We also tested the tri-enzymatic nanobiocatalyst for the cascade where cellobiose hydrolysis is the initial step; the results for different reaction temperatures are shown in Figure 12b. The highest catalytic activity was observed at 50 °C, which is known to be the optimal operating temperature for β-glucosidases towards cellobiose hydrolysis [48]. It is interesting to note that contrary to pNPG hydrolysis, in this cascade reaction, the tri-enzymatic nanobiocatalytic system is effective at 50 °C. Cellobiose hydrolysis is a more complicated reaction than pNPG hydrolysis. The first step of the cascade reaction (hydrolysis of cellobiose to glucose by bgl) is slower in this case, which in turn affects the activity of GOx, and thus delays the production of high concentrations of H₂O₂, leaving HRP able to catalyze more efficiently the oxidation of ABTS.

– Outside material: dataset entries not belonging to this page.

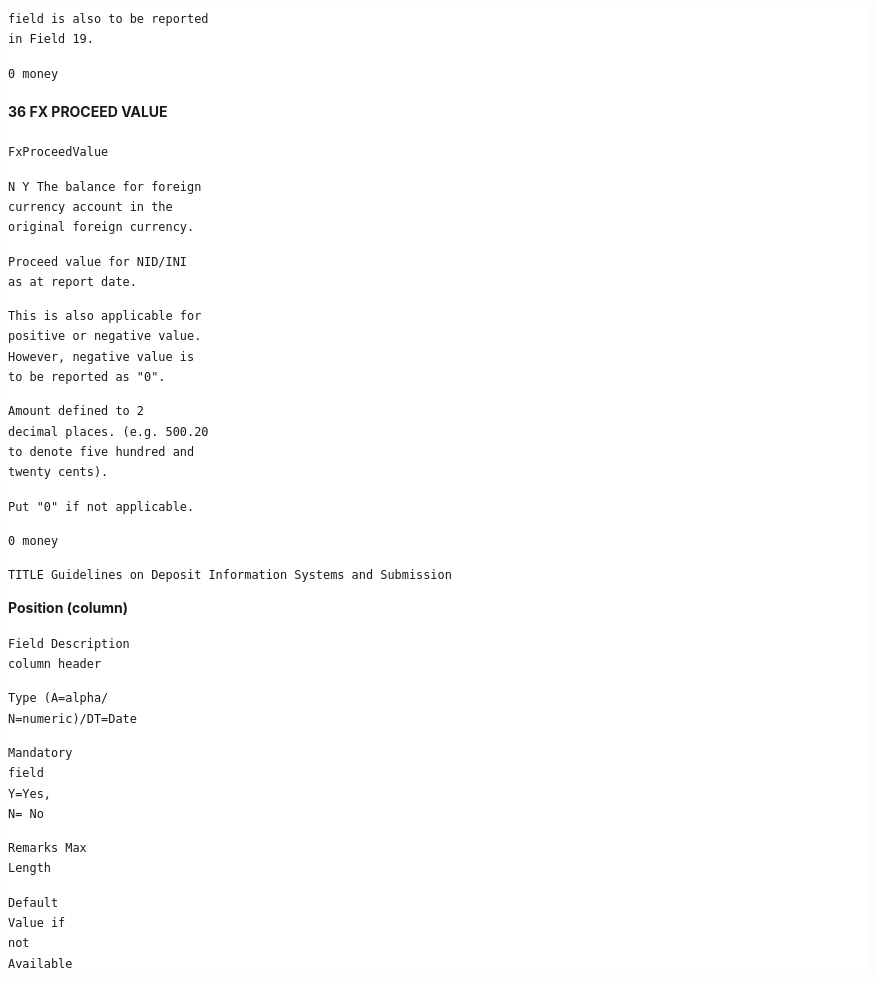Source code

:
 ```
field is also to be reported
in Field 19.
```
```
0 money
```
#### 36 FX PROCEED VALUE

```
FxProceedValue
```
```
N Y The balance for foreign
currency account in the
original foreign currency.
```
```
Proceed value for NID/INI
as at report date.
```
```
This is also applicable for
positive or negative value.
However, negative value is
to be reported as "0".
```
```
Amount defined to 2
decimal places. (e.g. 500.20
to denote five hundred and
twenty cents).
```
```
Put "0" if not applicable.
```
```
0 money
```

```
TITLE Guidelines on Deposit Information Systems and Submission
```
**Position
(column)**

```
Field Description
column header
```
```
Type (A=alpha/
N=numeric)/DT=Date
```
```
Mandatory
field
Y=Yes,
N= No
```
```
Remarks Max
Length
```
```
Default
Value if
not
Available
```
```
```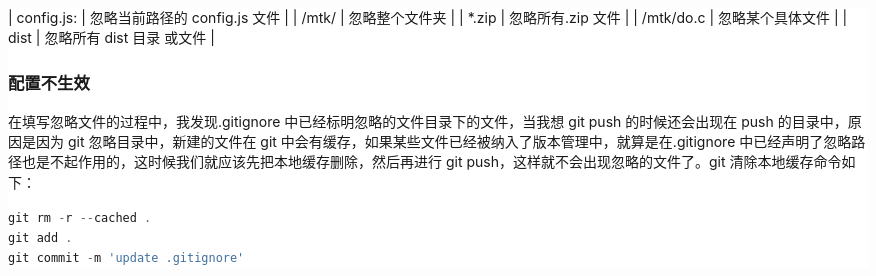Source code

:| config.js:    | 忽略当前路径的 config.js 文件                                                |
| /mtk/         | 忽略整个文件夹                                                               |
| \*.zip        | 忽略所有.zip 文件                                                            |
| /mtk/do.c     | 忽略某个具体文件                                                             |
| dist          | 忽略所有 dist 目录 或文件                                                    |

### 配置不生效

在填写忽略文件的过程中，我发现.gitignore 中已经标明忽略的文件目录下的文件，当我想 git push 的时候还会出现在 push 的目录中，原因是因为 git 忽略目录中，新建的文件在 git 中会有缓存，如果某些文件已经被纳入了版本管理中，就算是在.gitignore 中已经声明了忽略路径也是不起作用的，这时候我们就应该先把本地缓存删除，然后再进行 git push，这样就不会出现忽略的文件了。git 清除本地缓存命令如下：

```js
git rm -r --cached .
git add .
git commit -m 'update .gitignore'
```

<BackTop></BackTop>
<SplashCursor></SplashCursor>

Finally, the reusability of the tri-enzymatic nanobiocatalytic system was investigated towards the cascade reactions having as initial substrates pNPG and cellobiose, and the results are presented in Figure 13. The residual activity of the tri-enzymatic nanobiocatalyst for pNPG hydrolysis decreased after each catalytic cycle (each batch was left to react for 2.5 h) but the multi-enzymatic system preserved 34% of its initial activity in the fourth successive cycle. This reduction could be caused by a variety of factors such as product inhibition or mechanical damage to the nanobiocatalyst during recycling [39,44]. Regarding the cascade reaction involving cellobiose as the initial substrate, the activity of the nanobiocatalyst significantly decreased already in the second reaction cycle (28%), and the catalyst was no longer active in the third cycle (each batch reaction lasted for 4.5 h). In this case, the decrease in activity could be associated with HRP deactivation, due its low thermal stability, already discussed above.

4. Conclusions

In the present study, an environmentally friendly method was used to produce high-quality few-layer graphene sheets. BSA was used as an exfoliating and stabilizing agent, as well as a surface modifier for graphitic sheets, providing bG with different functional groups. Microscopic and spectroscopic techniques confirmed the presence of 3–4-layer graphene and informed on the quality of the nanomaterial. For the first time, the produced bG was used as a nanosupport for the simultaneous covalent co-immobilization of bgl, GOx, and HRP to develop a multi-enzymatic biocatalytic system. Although the co-immobilization procedure led to a loss in enzymatic activities, the developed tri-enzymatic nanobiocatalyst exhibited enhanced thermal stability, compared to the free forms of the enzymes, as well as good reusability. Furthermore, the developed nanobiocatalytic system was effectively applied in multi-step cascade reactions using two different glucosides as the initial substrate. The results pronounce the potential use of such multi-enzymatic systems to overcome economic and operating boundaries that the use of free enzymes is not capable of overcoming, such as lower losses due to diffusion limitations, and the ability to recover and reuse the biocatalyst for successive reaction cycles. The green synthesis of bG, together with the implementation of eco-friendly biocatalysts, such as enzymes, offer exciting possibilities, paving the way to the development of more sustainable catalysts for a variety of biological applications.